Chapter 5 examines several works that discuss borders between Chinese and non-Chinese areas. The two earliest texts from the Tang both highlight the stark contrast between Chinese and non-Chinese territories and the desirability of distance and isolation between the two. By the Northern Song period, with the government's grave concerns of powerful enemies to the north (Khitan Liao) and northwest (Tangut Xi Xia), court-compiled works emphasized the need for detailed planning and knowledge about defenses in administrative jurisdictions on the border. By the thirteenth century, there were private writings, commercially published, that paid great attention to chorographic details and the necessity of effective walled fortifications along this Southern Song–Jin border. As De Weerdt states, these are meant not as an exhaustive survey of the changing views of the “periphery” but as illustrations of the growing complexity in how the literati viewed the borders.

This is true, but it would be interesting to know more about the literati's specific responses to the Southern Song works. Furthermore, the author could point out the obvious: that after 1127, the military works were talking about the shifting border between Southern Song and Jin territories, especially in the Huai River area, in the heart of traditional Chinese territory, rather than in the more distant north. De Weerdt does allude to this challenge to dynastic legitimacy at the end of the chapter, but it seems like a very important point that needs more discussion. Another point worth developing is that the details discussed in Hua Yue's work on military geography defense and on (re)gaining territorial control may have been useful to local leaders in keeping order against bandits and other armed insurgents within Southern Song territory, part of the localist trend we see in that period.

In Chapters 6 and 7, we come to notebooks (biji 筆記, and related terms like suibi 隨筆, bilu 筆錄, and bitan 筆談), a genre of writing produced not by the state, but by literati authors writing privately. Notebooks originated far earlier than the Song, but the number of such works greatly proliferated, and depending on the somewhat problematic definition of what constituted a notebook, the number of notebooks in the Song range from about 100 to over 700. Moreover, as time went on, increasing numbers of authors came from either the lower levels of officialdom or the educated elite who were non-officeholders and were based in the provinces rather than the capital. For these individuals, more than for more politically or culturally prominent members of the elite, notebooks proved to be even more important means of developing and continuing their communication networks throughout the country.

Thus the value of notebooks, for their authors, for contemporary readers, and for later audiences, was multifaceted. They record not only information from official sources that may not have survived, but also conversations and correspondence between the authors and associates, or such communication known to the authors. Thus the rich and complex communication networks among the Song literati are revealed through an examination of the notebooks. Chapter 6 surveys the production of notebooks and how they developed into a recognizable genre, and also how these works were published. Not all notebooks ended up in print, but that those that did came not only from commercial publishers but also from local government offices. It is interesting that while sensitive materials like political commentary by identifiable living speakers might have begun as manuscript in limited circulation, they were retained after appearing in print. Thus, as De Weerdt points out, print was used to circulate materials beyond the initial small group of close associates of the author. Indeed, in presenting a manuscript to a reader, the author was tacitly inviting the former to make copies and further disseminate the text.

Instructions to follow - List every Chinese term that the review above gives for notebooks, with the characters for each.

Data -
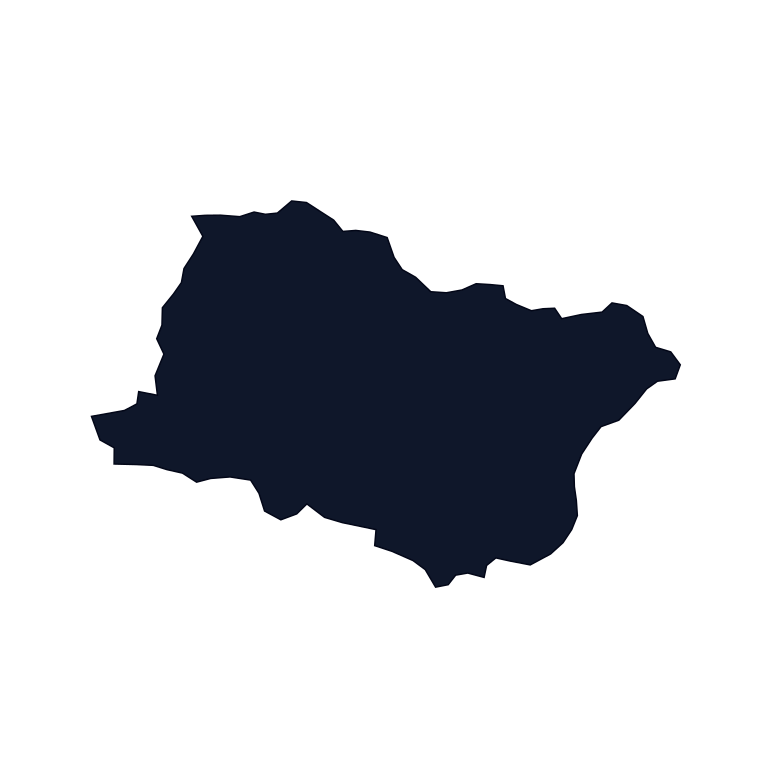 Antônio Prado de Minas, Minas Gerais, Brazil, rotated 164°
{"feature_id": "56859067B53819795798567", "entity_name": "Antônio Prado de Minas", "entity_type": "district", "adm_level": 2, "iso_a3": "BRA", "parent_name": "Brazil", "parent_adm1": "Minas Gerais", "projection": "mercator", "projection_center": [-42.153, -21.024], "detail": "fine", "context": "isolated", "style": "filled", "palette": "ink", "viewbox_px": 768, "rotation_deg": 164, "n_neighbors": 0, "source": "geoboundaries", "source_scale": "gbopen_adm2", "svg_char_len": 1393}
<svg xmlns="http://www.w3.org/2000/svg" viewBox="0 0 768 768"><g transform="rotate(164 384 384)"><path d="M341.1,170.5L335.4,181.3L324.4,186.0L310.9,178.7L293.3,169.8L270.7,174.7L255.7,182.1L243.7,192.3L234.4,204.2L231.2,219.1L229.3,232.8L226.1,245.4L213.3,262.2L198.9,274.6L187.1,283.2L168.2,284.5L148.1,296.1L132.9,306.9L120.4,311.3L102.7,308.7L93.9,320.8L99.5,335.8L112.8,344.4L116.5,359.9L116.5,377.5L129.0,392.5L142.5,399.1L154.5,393.0L175.1,396.4L195.2,397.8L199.1,409.8L210.4,412.5L222.1,413.8L234.9,424.0L243.7,432.7L242.5,445.6L254.5,450.3L267.8,455.0L283.2,452.9L298.9,454.5L313.6,459.8L324.2,477.9L335.0,488.9L339.4,502.9L340.6,523.9L355.6,533.9L368.8,539.4L381.5,542.0L387.2,555.4L398.5,568.3L408.5,579.8L422.3,585.4L439.4,577.7L451.2,579.8L461.5,585.1L476.5,584.6L494.8,591.4L509.3,595.4L522.6,598.2L517.4,575.9L531.4,561.5L544.4,550.2L550.8,537.3L561.5,528.6L576.0,518.4L581.2,501.8L590.0,490.2L587.3,473.4L601.8,455.0L604.9,435.6L621.9,444.3L627.0,433.0L640.8,430.1L674.1,433.5L672.4,408.5L660.9,397.0L665.5,381.5L644.4,374.9L628.2,369.4L616.2,361.5L602.3,353.9L591.2,341.3L576.7,341.0L557.6,337.1L538.7,328.4L534.3,313.4L533.8,294.8L520.6,281.9L503.7,283.2L491.2,290.0L477.9,272.2L462.2,262.2L431.8,246.2L437.5,231.2L422.5,221.0L404.8,206.3L395.5,194.2L390.4,174.5L377.6,173.4L367.8,180.5L355.6,179.2L341.1,170.5Z" fill="#0f172a" stroke="#020617" stroke-width="1.5"/></g></svg>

Reply - biji 筆記, suibi 隨筆, bilu 筆錄, bitan 筆談